I assume the .ods is just a zip file, but I haven't found the spec that states that.

Coordinator
Jul 2, 2008 at 3:38 PM

ok, I looked briefly at the ODF spec.  It says:

OpenDocument uses a package file to store the XML content of a document together with its associated binary data, and to optionally compress the XML content. This package is a standard Zip file, whose structure is discussed below.

Information about the files contained in the package is stored in an XML file called the manifest file. The manifest file is always stored at the pathname META-INF/manifest.xml. The main pieces of information stored in the manifest are as follows:

  • a list of all of the files in the package.
  • The media type of each file in the package.
  • If a file stored in the package is encrypted, the information required to decrypt the file is stored in the manifest.

It seems to me in either case you tried, you are not creating the META-INF/manifest.xml file properly. In the first case you don't create it at all. In the second case you extract it from the original .ods file, but then you add it blindly to the new archive in the root directory, so that the path is manifest.xml, not META-INF/manifest.xml . The offending line is the call to ZipFile.UpdateFileStream(), where you specify null for the DirectoryPathInArchive parameter. This is not correct; that is to say, doing this will not produce a "clone" of the original .ods file. It will produce a zip file that is "flattened": each entry is in the root directory in the archive.  You need to be intelligent about adding the content into the new archive. The new archive should have a directory structure that mirrors that of the original  .ods file.

This is just my quick feedback from a brief look at the spec and at your code. This seems to be one problem, but there may be others. I am not an expert on the .ods spec - there may be other pitfalls that await you. I suggest you examine a working .ods file in a zip file viewer. Rename an .ods file to .zip, then double click on it on a windows machine. examine the directory structure and file content. Then do the same with the .ods files you are trying to create with DotNetZip. You may be able to immediately see the differences and fix the problem.

Jul 3, 2008 at 8:15 AM
I had already tried to rename *.ods to *.zip and see the contents.

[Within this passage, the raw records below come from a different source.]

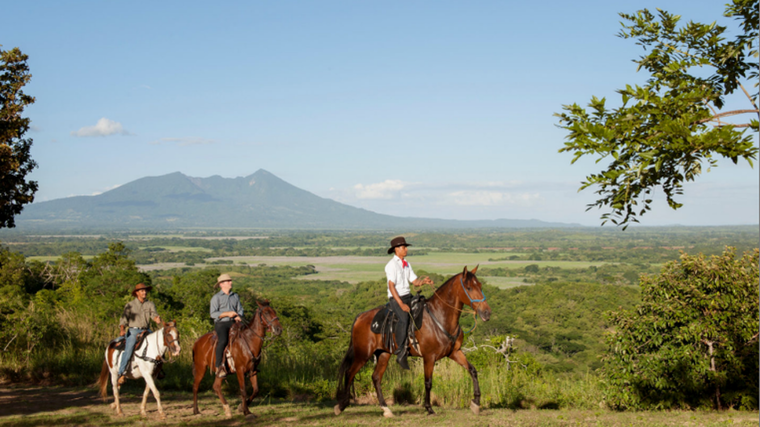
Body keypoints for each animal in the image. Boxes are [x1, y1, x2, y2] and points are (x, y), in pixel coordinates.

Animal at [334, 268, 490, 418]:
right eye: (469, 288)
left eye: (480, 286)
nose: (486, 313)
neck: (440, 317)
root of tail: (361, 316)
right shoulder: (429, 357)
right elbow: (428, 382)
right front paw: (429, 408)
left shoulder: (455, 352)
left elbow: (473, 370)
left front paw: (476, 403)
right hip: (363, 355)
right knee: (350, 373)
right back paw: (341, 406)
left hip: (383, 354)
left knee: (376, 377)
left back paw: (386, 409)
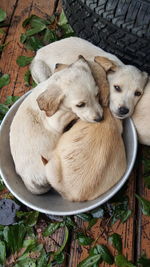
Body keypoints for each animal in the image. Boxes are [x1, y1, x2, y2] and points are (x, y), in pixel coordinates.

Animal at [9, 57, 103, 195]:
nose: (100, 118)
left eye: (97, 95)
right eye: (80, 105)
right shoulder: (55, 121)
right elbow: (72, 113)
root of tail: (29, 182)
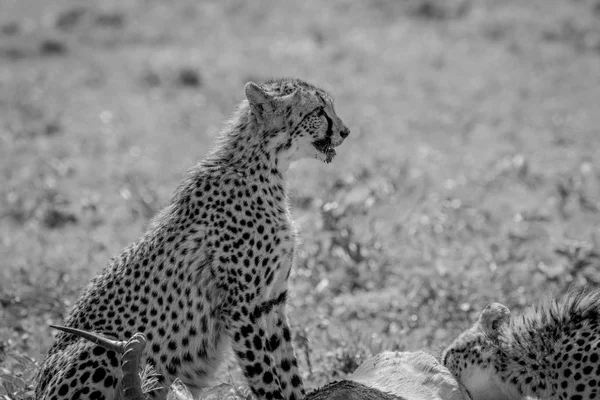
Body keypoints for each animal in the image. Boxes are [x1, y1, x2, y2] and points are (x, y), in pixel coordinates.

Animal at [34, 78, 352, 400]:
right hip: (99, 347)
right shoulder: (242, 309)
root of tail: (37, 387)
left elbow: (288, 371)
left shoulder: (271, 302)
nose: (345, 131)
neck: (265, 166)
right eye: (318, 110)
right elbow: (265, 376)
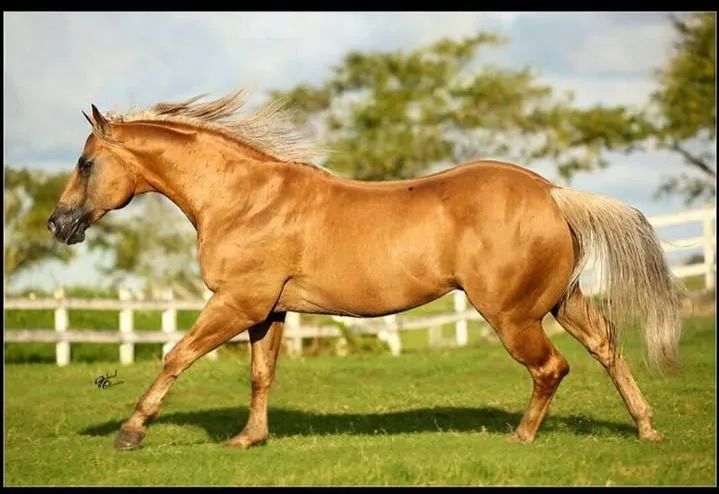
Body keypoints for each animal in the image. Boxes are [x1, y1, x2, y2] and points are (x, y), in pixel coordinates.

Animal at [47, 89, 682, 451]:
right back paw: (648, 428)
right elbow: (260, 375)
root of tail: (551, 192)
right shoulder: (268, 311)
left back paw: (521, 437)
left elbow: (175, 355)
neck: (246, 199)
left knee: (552, 367)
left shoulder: (235, 303)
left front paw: (131, 432)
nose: (58, 224)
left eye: (84, 162)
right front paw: (249, 440)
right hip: (559, 301)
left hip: (512, 314)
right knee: (607, 348)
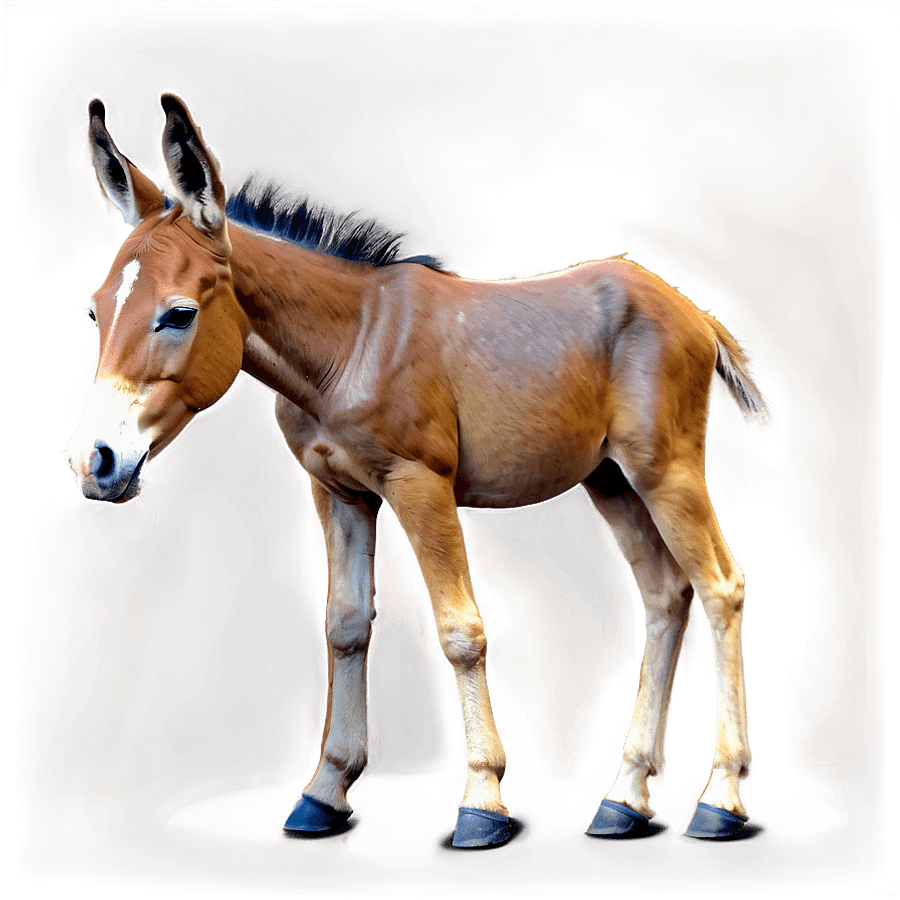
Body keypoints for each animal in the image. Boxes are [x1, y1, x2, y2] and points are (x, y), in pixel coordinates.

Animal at [63, 91, 776, 849]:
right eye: (96, 310)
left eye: (177, 313)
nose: (92, 461)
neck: (351, 341)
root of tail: (695, 311)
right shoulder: (340, 492)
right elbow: (347, 627)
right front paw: (324, 794)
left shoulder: (420, 485)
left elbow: (461, 632)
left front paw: (482, 803)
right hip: (611, 481)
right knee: (667, 594)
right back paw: (625, 799)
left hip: (666, 473)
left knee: (721, 585)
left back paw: (720, 800)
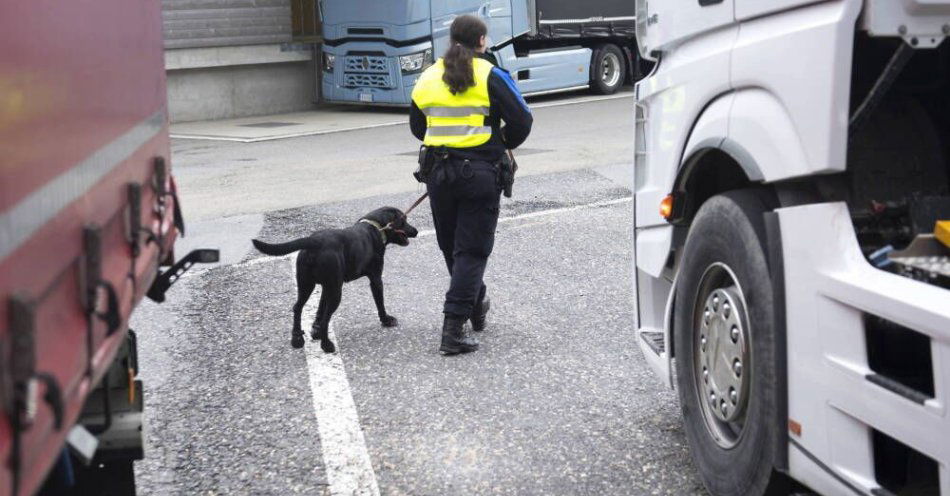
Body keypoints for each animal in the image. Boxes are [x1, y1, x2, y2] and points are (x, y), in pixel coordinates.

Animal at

In the first case I make File.Copy since I think that the UpdateFileStream method should update the entry passed as an argument and should not modify the others.

In the second case I use null, but debugging you can see that zipEntry.FileName includes the path inside the zip so the original zip structure is cloned.

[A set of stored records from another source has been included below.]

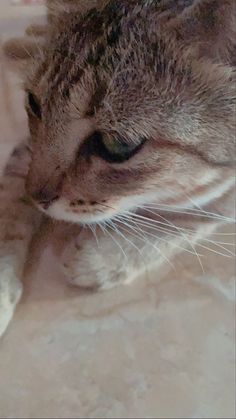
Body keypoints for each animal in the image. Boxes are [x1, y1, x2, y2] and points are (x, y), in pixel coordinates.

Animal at [0, 0, 236, 336]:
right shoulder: (27, 153)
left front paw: (104, 258)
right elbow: (8, 214)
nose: (37, 197)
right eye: (34, 103)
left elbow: (200, 212)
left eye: (117, 145)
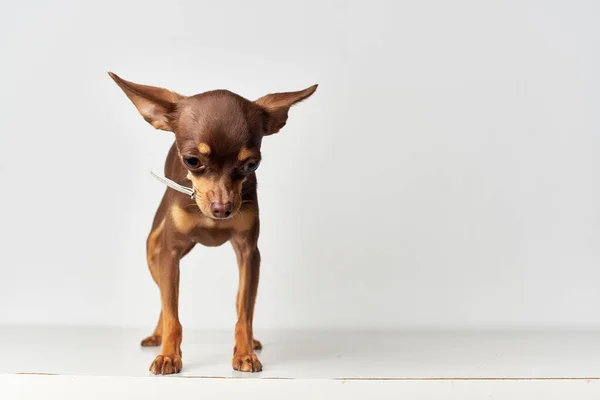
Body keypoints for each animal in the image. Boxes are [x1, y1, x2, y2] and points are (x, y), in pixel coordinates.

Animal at [108, 72, 318, 376]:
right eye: (192, 161)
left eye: (252, 165)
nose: (222, 209)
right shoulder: (170, 252)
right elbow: (172, 311)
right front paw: (169, 355)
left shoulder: (248, 252)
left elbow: (244, 309)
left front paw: (244, 352)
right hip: (153, 249)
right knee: (163, 297)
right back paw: (158, 335)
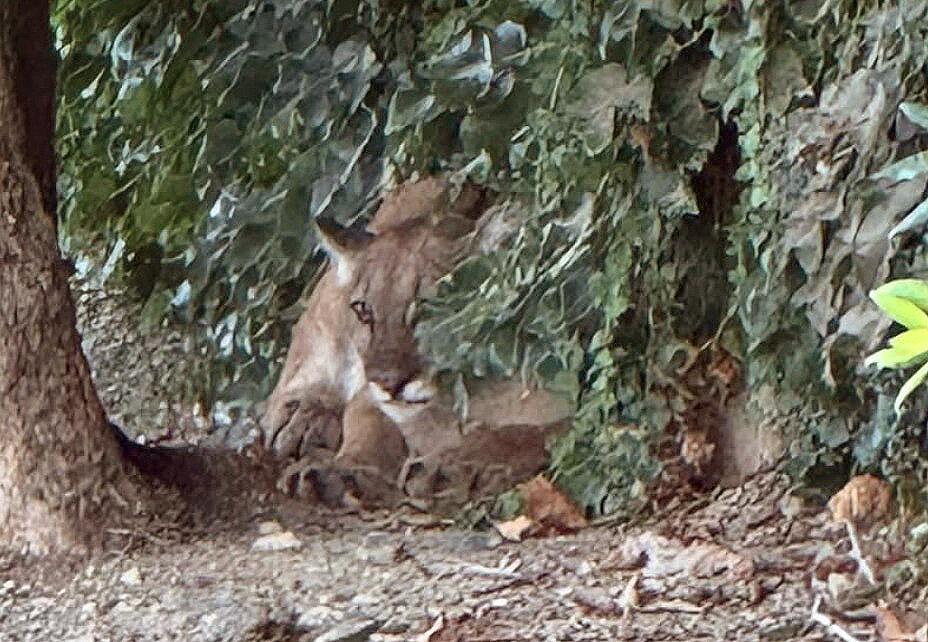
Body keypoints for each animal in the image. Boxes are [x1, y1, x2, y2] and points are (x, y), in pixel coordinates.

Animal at [260, 177, 572, 505]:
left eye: (428, 306)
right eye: (364, 311)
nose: (387, 382)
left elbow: (530, 435)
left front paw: (448, 465)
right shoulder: (370, 394)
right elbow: (366, 422)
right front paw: (342, 468)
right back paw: (304, 415)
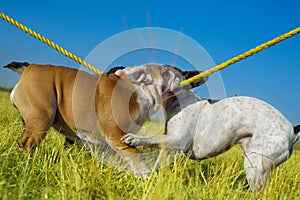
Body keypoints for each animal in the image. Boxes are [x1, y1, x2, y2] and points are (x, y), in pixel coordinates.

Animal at [122, 88, 300, 192]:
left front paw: (135, 139)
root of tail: (292, 130)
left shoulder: (178, 140)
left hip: (255, 164)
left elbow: (152, 138)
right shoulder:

I found the solution this morning (unfortunately I had to use many memory streams since resetting the position or setting the lenght produce a wrong zip file).

Thank you for your support and your great and easy to use library!

Bye, Luigi.


private void MemUnzipAndZip()
{

    File.Delete("Out.ods");

    using (ZipFile templateFile = ZipFile.Read("In.ods"))
    using (ZipFile outputFile = new ZipFile("Out.ods"))
    {
        MemoryStream[] memStream = new MemoryStream[templateFile.EntryFilenames.Count];
        int i = 0;

        foreach (ZipEntry zipEntry in templateFile)
        {
            memStream[i] = new MemoryStream();
            zipEntry.Extract(memStream[i]);
            memStream[i].Position = 0;
            outputFile.AddFileStream(zipEntry.FileName, null, memStream[i]);
            i++;
        }

        outputFile.Save();
        outputFile.Dispose();

        for (i = 0; i < templateFile.EntryFilenames.Count; i++)
        {
            memStream[i].Close();
        }
    }
}
Coordinator
Jul 3, 2008 at 6:03 PM

Ahh, yes, Luigi.  I was thinking that null for the DirectoryNameInArchive was the same as "", but it is not. 

The I/O does not occur until you call Save(), which means you need the memory stream for each updated entry at the time of Save().

Another way to do it would be to have a single memory stream and many calls to Save() but that seems inefficient in a different way.